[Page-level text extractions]
================================

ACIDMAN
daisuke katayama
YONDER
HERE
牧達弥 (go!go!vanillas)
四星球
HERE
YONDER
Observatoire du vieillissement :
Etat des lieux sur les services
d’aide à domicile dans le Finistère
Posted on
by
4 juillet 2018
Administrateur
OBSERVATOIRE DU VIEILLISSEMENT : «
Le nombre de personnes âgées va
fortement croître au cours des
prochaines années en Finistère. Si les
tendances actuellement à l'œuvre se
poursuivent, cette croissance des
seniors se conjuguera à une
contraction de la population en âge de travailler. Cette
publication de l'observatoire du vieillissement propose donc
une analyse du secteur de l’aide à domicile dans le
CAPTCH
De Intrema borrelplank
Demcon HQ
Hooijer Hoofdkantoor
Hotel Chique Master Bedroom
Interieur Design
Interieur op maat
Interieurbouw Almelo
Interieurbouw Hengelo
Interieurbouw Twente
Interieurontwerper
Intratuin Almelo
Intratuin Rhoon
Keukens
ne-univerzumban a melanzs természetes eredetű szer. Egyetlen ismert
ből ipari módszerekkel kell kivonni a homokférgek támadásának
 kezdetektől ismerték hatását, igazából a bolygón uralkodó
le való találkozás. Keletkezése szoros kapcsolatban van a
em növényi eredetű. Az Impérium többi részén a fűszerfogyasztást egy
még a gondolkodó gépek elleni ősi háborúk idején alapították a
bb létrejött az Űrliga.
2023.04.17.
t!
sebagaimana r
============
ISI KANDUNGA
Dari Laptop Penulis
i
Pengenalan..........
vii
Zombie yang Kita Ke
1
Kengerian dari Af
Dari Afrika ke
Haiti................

================================

The task
Once the line with "ből ipari módszerekkel" is found, transcribe it and each line after it through the final line of the entries, exactly and only.

Response for this exercise
ből ipari módszerekkel kell kivonni a homokférgek támadásának
 kezdetektől ismerték hatását, igazából a bolygón uralkodó
le való találkozás. Keletkezése szoros kapcsolatban van a
em növényi eredetű. Az Impérium többi részén a fűszerfogyasztást egy
még a gondolkodó gépek elleni ősi háborúk idején alapították a
bb létrejött az Űrliga.
2023.04.17.
t!
sebagaimana r
============
ISI KANDUNGA
Dari Laptop Penulis
i
Pengenalan..........
vii
Zombie yang Kita Ke
1
Kengerian dari Af
Dari Afrika ke
Haiti................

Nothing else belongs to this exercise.